▶ **Exercise tasks**:
a) Which website does the email setup guide recommend for confirming that email authentication passes?
b) Pick up the email setup guide after its last sentence and continue writing it.

▶ **Selected passage**:
"""

Create mailboxes. Set up the addresses each domain needs. Most operational domains need a hello@ or support@. Brand domains might need personal addresses for team members. On SHIPMAIL, all of these count toward your mailbox tier regardless of which domain they belong to.

Set up shared access. If your team handles inboxes across multiple domains, shared inbox support matters. On SHIPMAIL, this is built in. On Google Workspace, you need workarounds like Google Groups, delegated access, or a third-party tool.

Test deliverability. Send a test email from each domain. Use mail-tester.com to confirm that email authentication passes. Verify that replies land in the right inbox. Five minutes of testing catches DNS mistakes before they become client-facing problems.

Mistakes to avoid during setup

Forwarding everything to one Gmail inbox. This is the most common shortcut and the one that causes the most problems. Forwarding breaks email authentication for the forwarded domains. Replies go out from your Gmail address, not the original domain. Clients notice when they email support@yourbrand.com and get a response from yourname@gmail.com.

"""

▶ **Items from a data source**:
"""

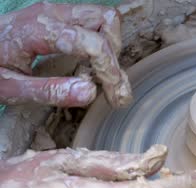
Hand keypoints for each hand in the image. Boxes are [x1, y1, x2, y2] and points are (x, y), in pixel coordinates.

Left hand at [0, 2, 130, 106]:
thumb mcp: (11, 89)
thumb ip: (49, 91)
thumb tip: (90, 93)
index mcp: (39, 29)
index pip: (92, 42)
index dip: (109, 70)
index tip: (114, 96)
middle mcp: (52, 13)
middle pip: (106, 21)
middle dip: (114, 57)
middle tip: (111, 89)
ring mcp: (57, 12)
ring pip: (105, 19)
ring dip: (112, 48)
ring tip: (102, 78)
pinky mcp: (61, 17)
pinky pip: (94, 23)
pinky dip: (103, 44)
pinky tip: (91, 68)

"""

▶ **Your responses**:
a) mail-tester.com

b)
Using your registrar's free email. Some domain registrars bundle basic email with a domain purchase. These services are typically unreliable, lack proper authentication, offer no calendar or contacts, and cannot be centralized with your other domains. They are a dead end.

Creating separate accounts per domain. Every separate account is another login, another password, another admin panel, another bill. Past three domains, keeping track of which provider hosts which domain becomes a part-time job. Put everything under one provider from the start.

Skipping email authentication. Without proper SPF, DKIM, and DMARC records, receiving servers are more likely to flag or reject your messages. This is especially damaging for client-facing domains where trust matters. Verify authentication on every domain before sending real email.

Adding domains without planning for shared access. Multi-domain setups almost always involve addresses that more than one person needs to monitor. Retrofitting shared inbox later means migrating mailboxes and reconfiguring access. Set it up correctly the first time.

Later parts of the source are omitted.